In seguito al dominio della Repubblica di Genova, il castello diventò punto strategico militare, tanto da subire due assedi, che portarono a critiche conseguenze; da quel momento in poi infatti, il castello versa in uno stato di abbandono. Nonostante questo, viene impiegato per la respinta dell’esercito austriaco durante la guerra di successione del 1746.

Nel 2009 iniziano i lavori di consolidamento del torrione; in questa fase di recupero vengono portati alla luce affreschi religiosi attribuibili al XV secolo.

È possibile ammirare due torri merlettate in corrispondenza delle porte che si aprono tra le mura: esse risalgono più o meno alla fine del XV secolo.

I portici di Zuccarello sono assai suggestivi. Questa particolare struttura architettonica è caratteristica dei borghi commerciali.

La chiesa parrocchiale di San Bartolomeo ha origini molto antiche sebbene la sua esistenza sia documentata solo a partire dal 1321. Al suo interno si possono ammirare affreschi del XV secolo e della seconda metà del XIX secolo. Qui sono conservate opere come la Vergine e Santi di Orazio De Ferrari e la statua in legno del patrono di Paolo Olivari.

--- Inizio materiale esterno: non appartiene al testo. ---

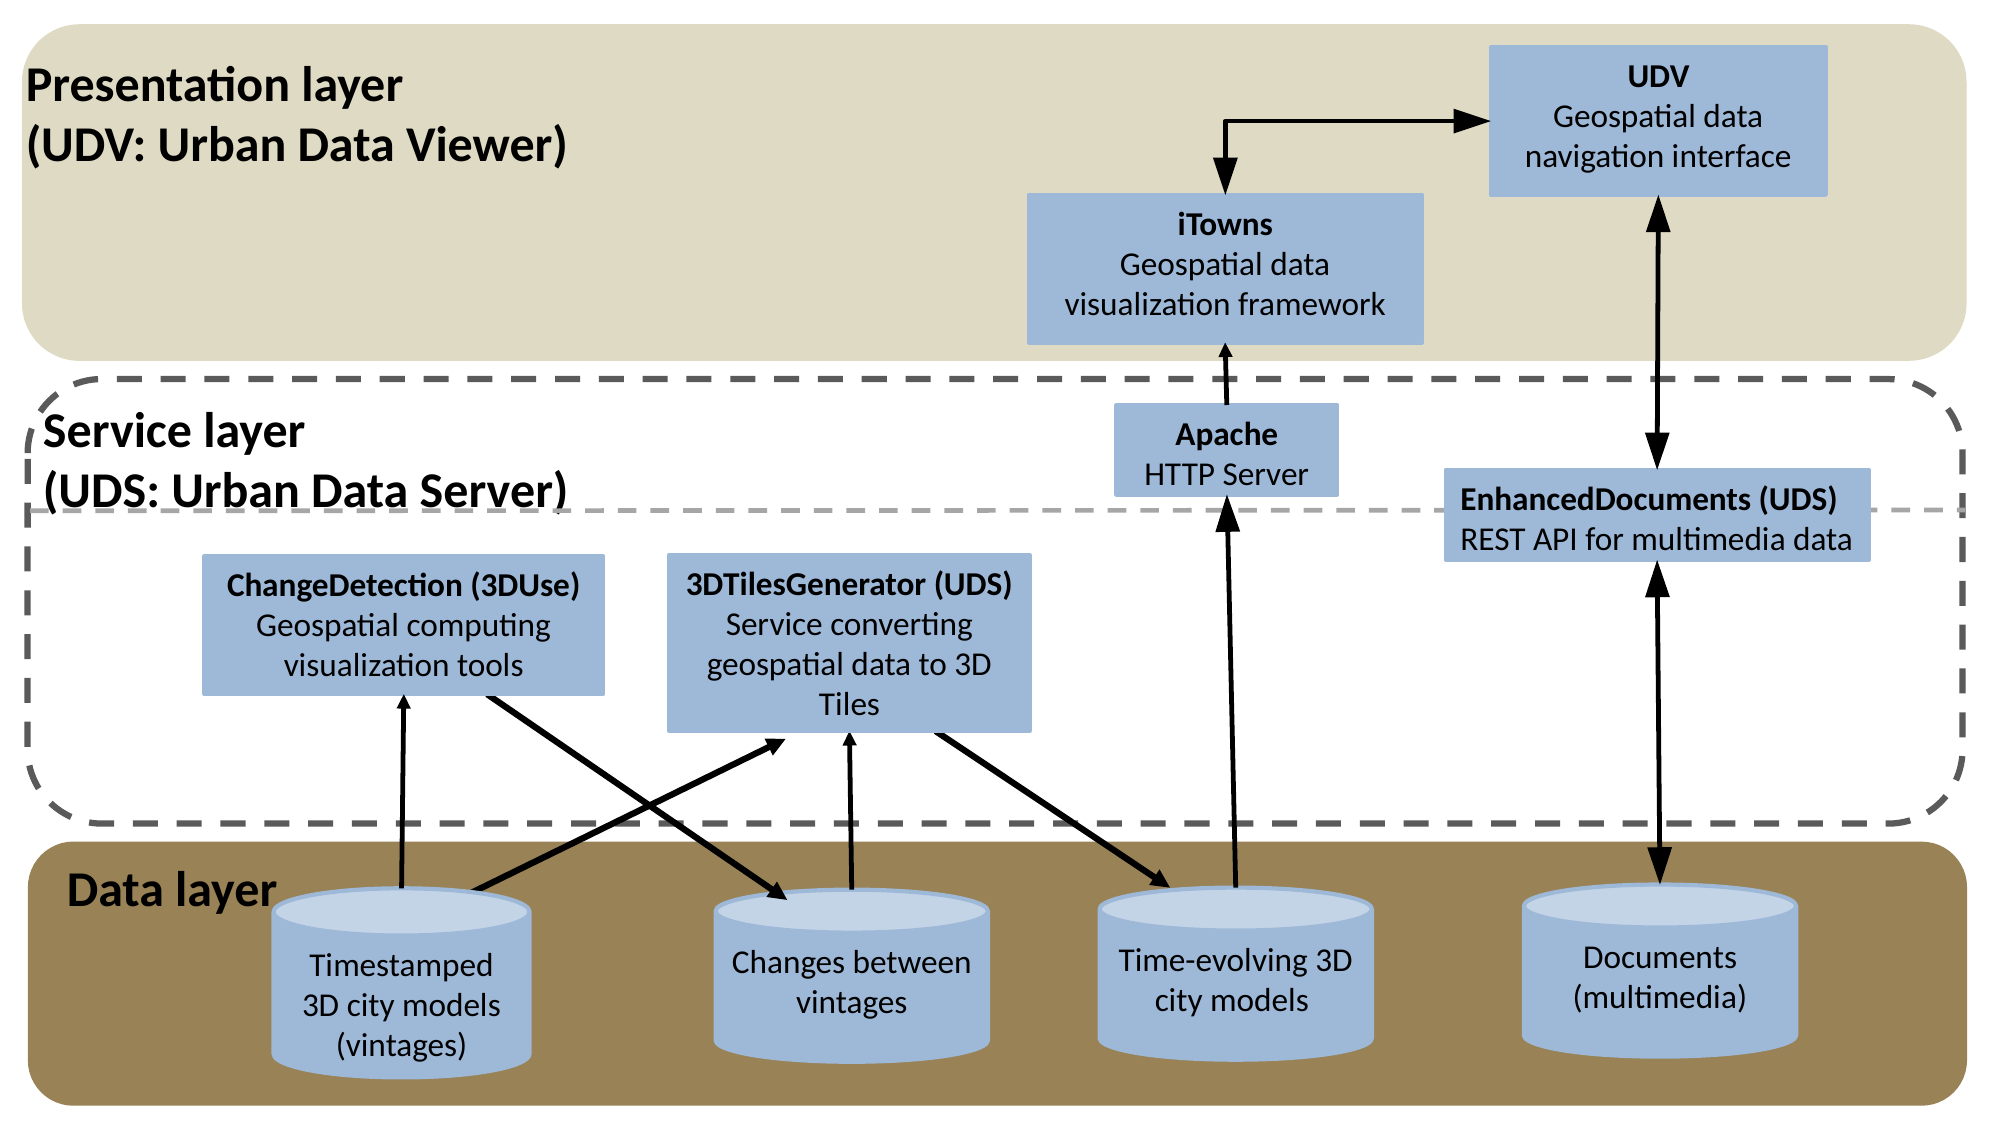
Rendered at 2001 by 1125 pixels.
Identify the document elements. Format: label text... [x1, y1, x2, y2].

Le porte del borgo si aprono tra le mura e gli edifici del paese; le più importanti sono la porta Soprana e la porta Sottana. Inoltre sono ancora intatte la porta del Ponte e quella del Mulino.

Il ponte romanico è uno dei maggiori punti di interesse perché ancora conserva il suo fascino antico e romantico.

Molto suggestivo ed evocativo lo scalino del buon arrivo, dove i condannati potevano essere graziati dai marchesi o raggiungere la nera colonna in ardesia dove li attendeva la loro sorte.

Zuccarello conserva ancora il fascino dell’antico borgo medievale, ricco di storia e molto suggestivo, per questo raccomandiamo una visita.